Supplied data:

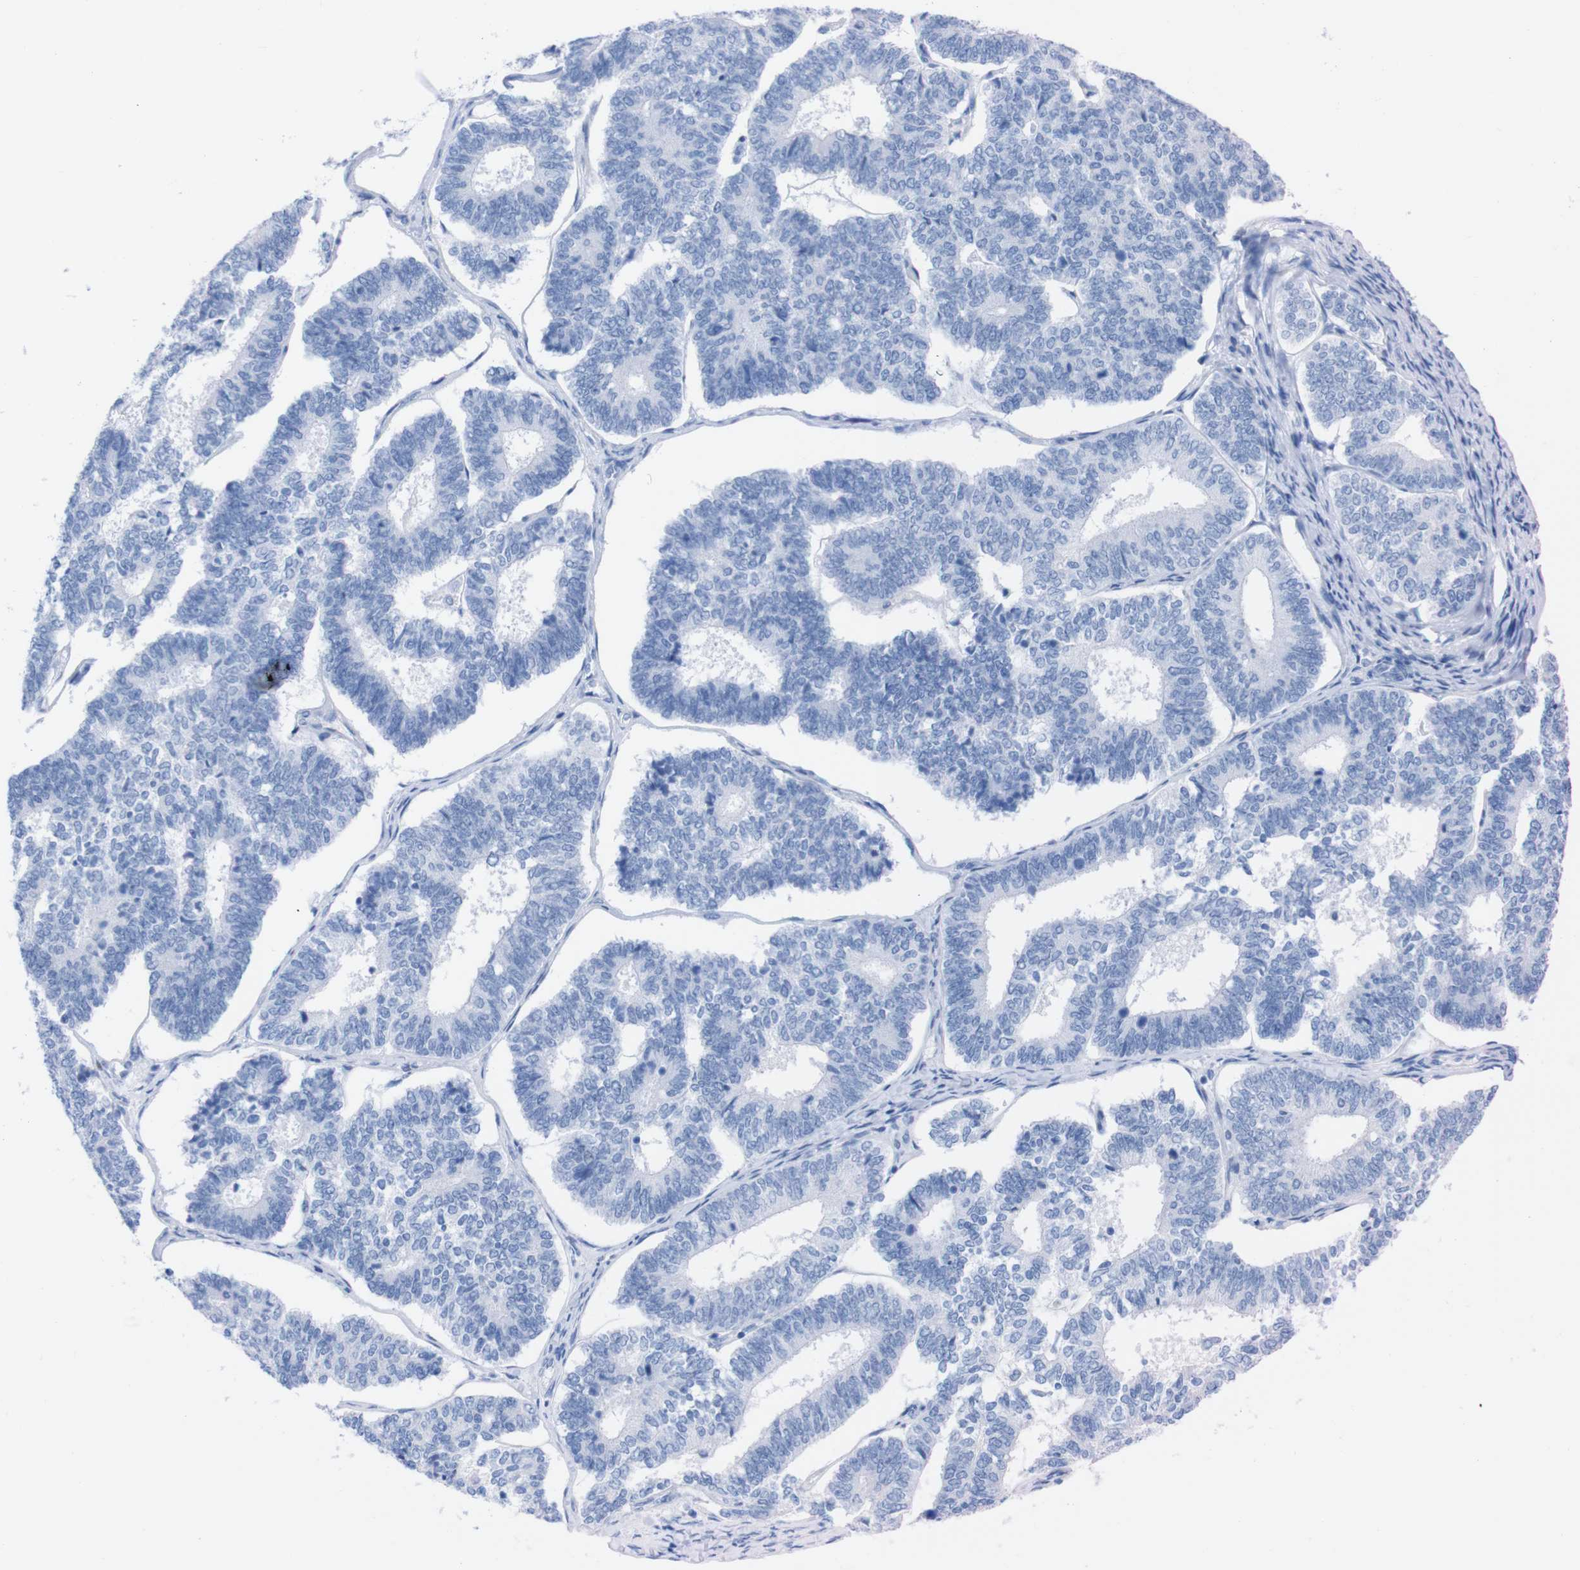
{"staining": {"intensity": "negative", "quantity": "none", "location": "none"}, "tissue": "endometrial cancer", "cell_type": "Tumor cells", "image_type": "cancer", "snomed": [{"axis": "morphology", "description": "Adenocarcinoma, NOS"}, {"axis": "topography", "description": "Endometrium"}], "caption": "Endometrial cancer (adenocarcinoma) stained for a protein using immunohistochemistry (IHC) reveals no positivity tumor cells.", "gene": "P2RY12", "patient": {"sex": "female", "age": 70}}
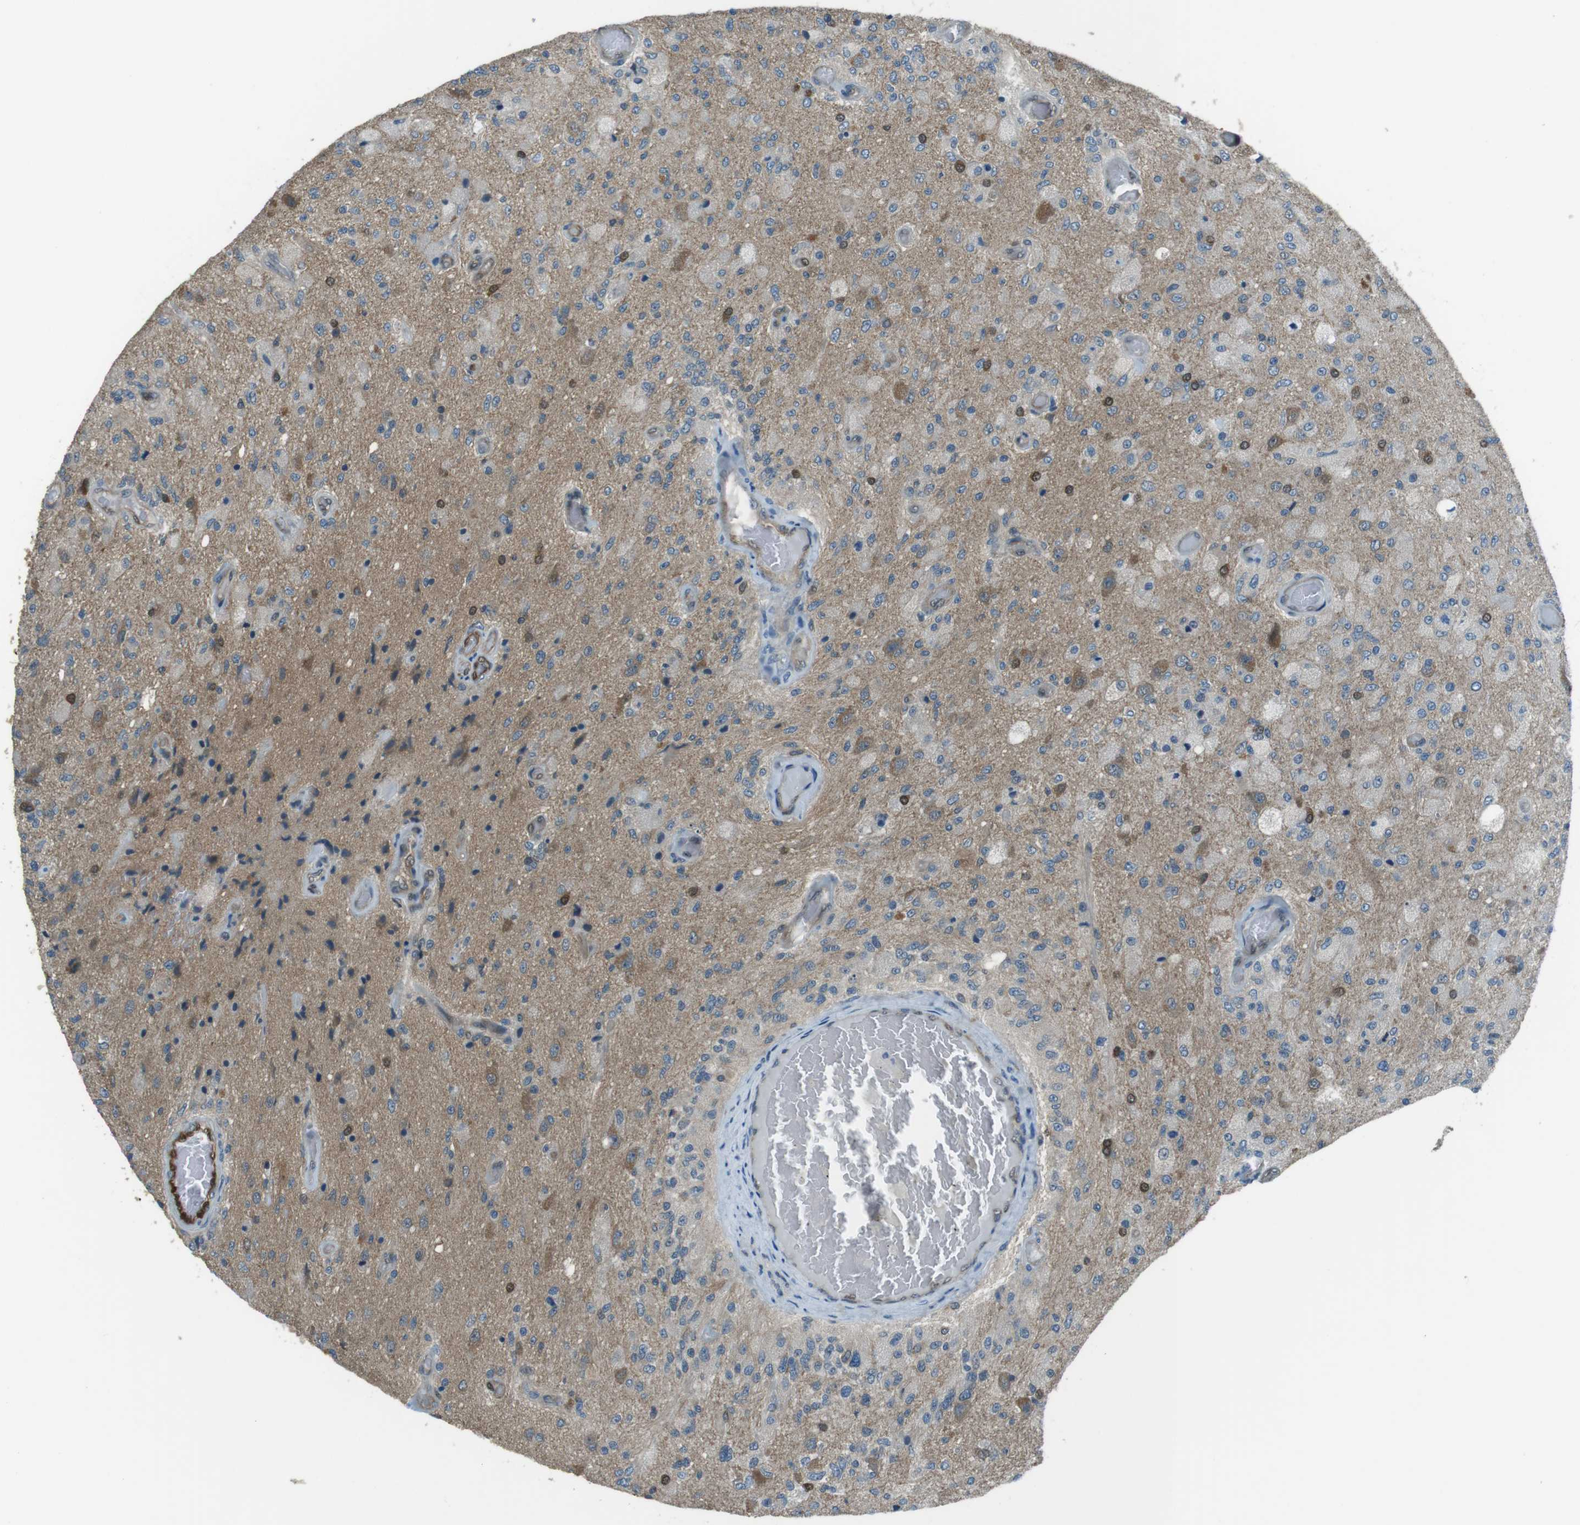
{"staining": {"intensity": "weak", "quantity": "<25%", "location": "cytoplasmic/membranous,nuclear"}, "tissue": "glioma", "cell_type": "Tumor cells", "image_type": "cancer", "snomed": [{"axis": "morphology", "description": "Normal tissue, NOS"}, {"axis": "morphology", "description": "Glioma, malignant, High grade"}, {"axis": "topography", "description": "Cerebral cortex"}], "caption": "This is an immunohistochemistry image of human malignant glioma (high-grade). There is no positivity in tumor cells.", "gene": "MFAP3", "patient": {"sex": "male", "age": 77}}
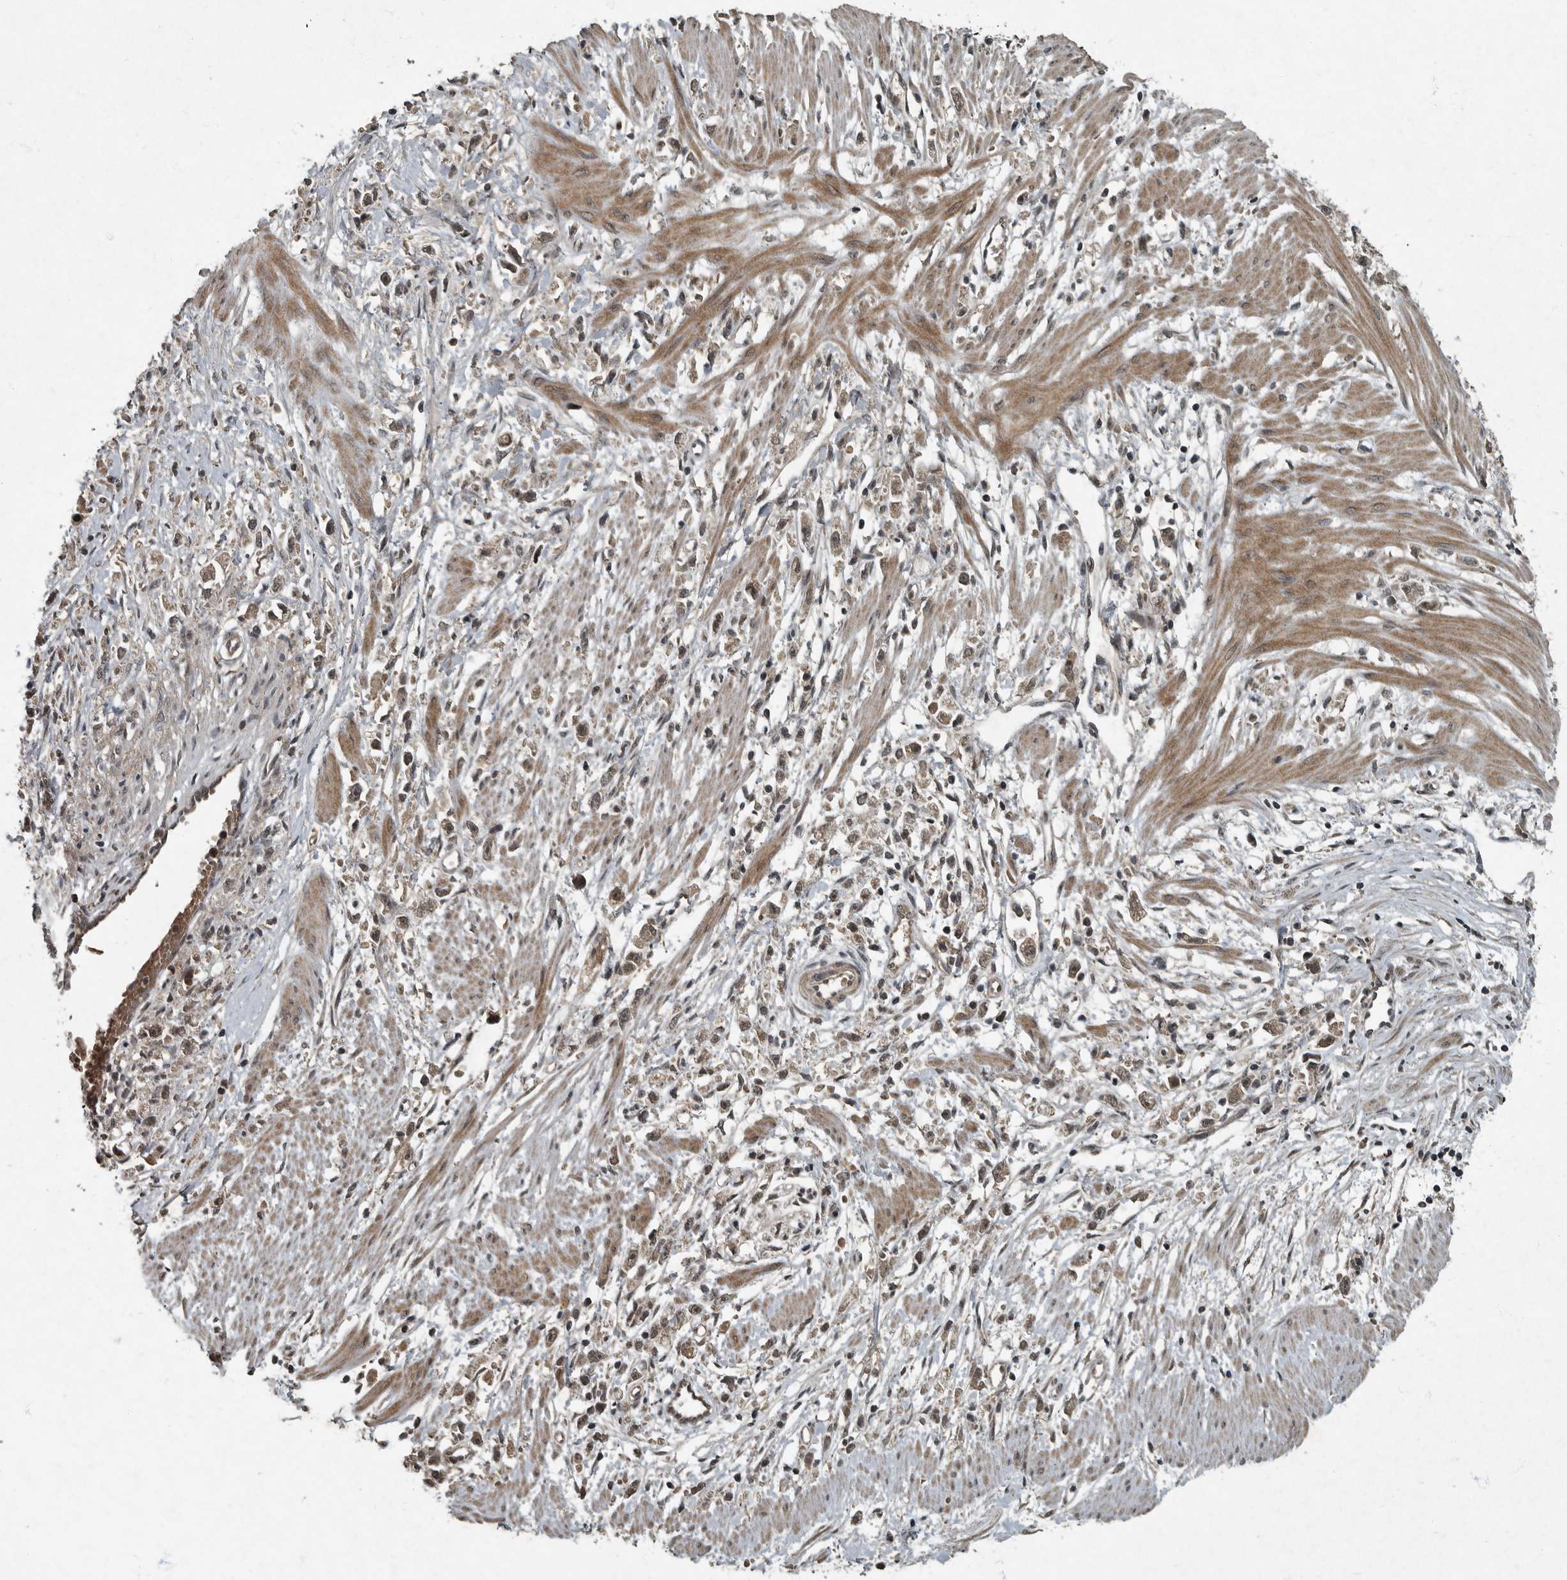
{"staining": {"intensity": "moderate", "quantity": "25%-75%", "location": "cytoplasmic/membranous,nuclear"}, "tissue": "stomach cancer", "cell_type": "Tumor cells", "image_type": "cancer", "snomed": [{"axis": "morphology", "description": "Adenocarcinoma, NOS"}, {"axis": "topography", "description": "Stomach"}], "caption": "Stomach adenocarcinoma tissue demonstrates moderate cytoplasmic/membranous and nuclear expression in about 25%-75% of tumor cells (brown staining indicates protein expression, while blue staining denotes nuclei).", "gene": "FOXO1", "patient": {"sex": "female", "age": 59}}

What you should do: Restate word for word each line from the one containing "is an immunohistochemistry" through the end of the material, pictures excluded.

Reply to the task:
{"staining": {"intensity": "weak", "quantity": "<25%", "location": "cytoplasmic/membranous,nuclear"}, "tissue": "glioma", "cell_type": "Tumor cells", "image_type": "cancer", "snomed": [{"axis": "morphology", "description": "Normal tissue, NOS"}, {"axis": "morphology", "description": "Glioma, malignant, High grade"}, {"axis": "topography", "description": "Cerebral cortex"}], "caption": "This is an immunohistochemistry image of human malignant glioma (high-grade). There is no positivity in tumor cells.", "gene": "MFAP3", "patient": {"sex": "male", "age": 77}}
{"staining": {"intensity": "moderate", "quantity": "25%-75%", "location": "cytoplasmic/membranous,nuclear"}, "tissue": "stomach cancer", "cell_type": "Tumor cells", "image_type": "cancer", "snomed": [{"axis": "morphology", "description": "Adenocarcinoma, NOS"}, {"axis": "topography", "description": "Stomach"}], "caption": "Stomach adenocarcinoma tissue demonstrates moderate cytoplasmic/membranous and nuclear expression in about 25%-75% of tumor cells (brown staining indicates protein expression, while blue staining denotes nuclei).", "gene": "FOXO1", "patient": {"sex": "female", "age": 59}}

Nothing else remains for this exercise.